WBSG continued to air southeast Georgia news at 6 and 11 p.m. from its transmitter only. After WJXX launched its Jacksonville-based news department in December 1997, the Brunswick news operation continued to operate with 7 and 11 p.m. newscasts until March 1998, when it was converted to a bureau for WJXX with 11 employees being laid off and the separate newscasts being converted into inserts.

===Pax/Ion ownership===
On November 15, 1999, the FCC legalized television station duopolies—the common ownership of two stations in one market. The next day, November 16, the Gannett Company, owner of Jacksonville NBC affiliate WTLV, announced it would purchase WJXX from Allbritton. The deal was initiated after Allbritton approached Gannett about a possible sale. The new duopoly rules barred cross-ownership of two of the top four television stations in the same market, a restriction that typically prevented Big Four network affiliates from coming under common ownership. However, WJXX's fifth-place finish in total-day ratings, somewhat lower than most ABC affiliates, allowed the deal to go forward. The FCC approved the purchase on March 16, 2000, and Gannett took control the next morning. While WJXX's news department was merged with WTLV's as First Coast News, WBSG-TV was not included in the sale, and Allbritton converted it to programming from the Pax network. This caused some viewers in Georgia to entirely lose ABC network service.

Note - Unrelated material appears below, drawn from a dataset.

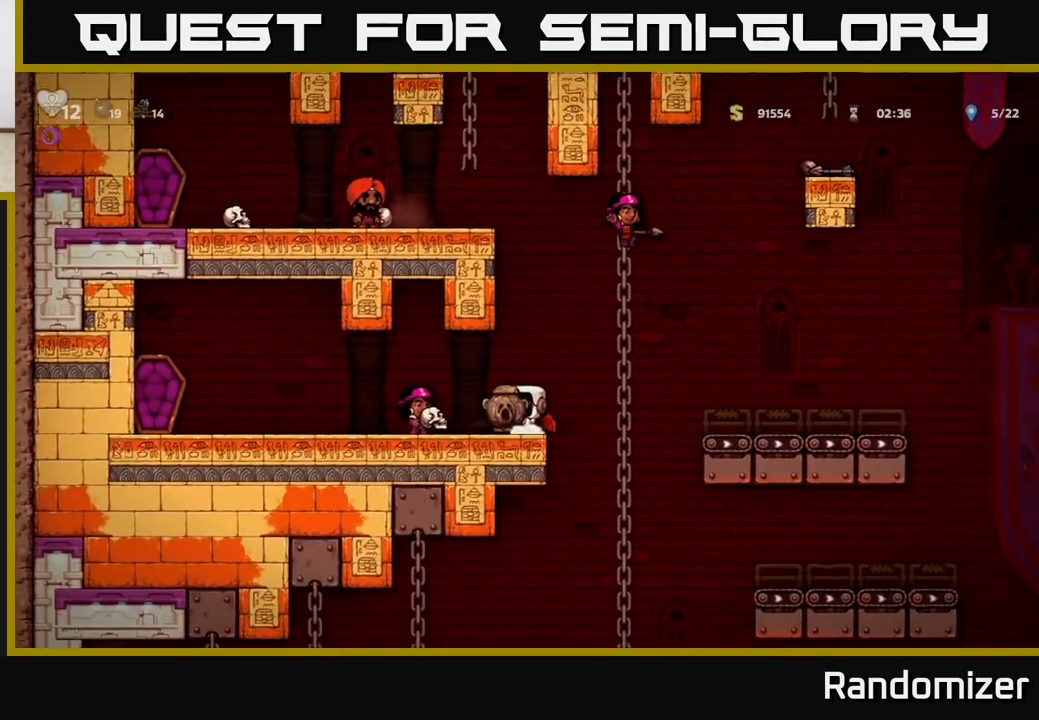
{"buttons": ["A"], "left_stick": "down-left", "events": [[33, "left_stick", "right"], [300, "left_stick", "up"], [383, "left_stick", "down-left"], [450, "A", "down"]]}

Paxson Communications Corporation, the owner of the Pax network, purchased WBSG-TV from Allbritton in September 2000. Until that time, the only source of Pax programming in Jacksonville had been a low-power station, WPXJ-LP, in downtown Jacksonville, which Paxson had purchased in 1997 and began broadcasting in 1998. In April 2001, Paxson and WJXT (channel 4) entered into a joint sales agreement by which WJXT sold channel 21's airtime and offered news rebroadcasts on the station. The station changed its call sign to WPXC-TV on July 17, 2001.

After canceling all of its joint sales agreements and changing its name to i: Independent Television in 2005, the network became known as Ion Television in 2007, following the 2006 name change of Paxson Communications Corporation to Ion Media Networks. The E. W. Scripps Company acquired Ion in a deal announced in 2020 and completed in 2021.

==Notable former on-air staff==
- Jacque Reid – reporter
- Bill Shanks – sports director, 1993–1995

==Technical information==
===Subchannels===
The station's signal is multiplexed:

Subchannels of WPXC-TV
| Subchannel | Res.Tooltip Display resolution | Short name | Programming |
| 21.1 | 720p | ION | Ion Television |
| 21.2 | 480i | CourtTV | Court TV |
| 21.3 | Mystery | Ion Mystery |
| 21.4 | Grit | Grit |
| 21.5 | Laff | Laff |
| 21.6 | IONPlus | Ion Plus |
| 21.7 | BUSTED | Busted |
| 21.8 | QVC | QVC |
| 21.9 | QVC2 | QVC2 |

===Analog-to-digital conversion===
On June 12, 2009, WPXC-TV terminated its analog signal, on UHF channel 21, as part of the federally mandated transition from analog to digital television. The station's digital signal remained on its pre-transition UHF channel 24.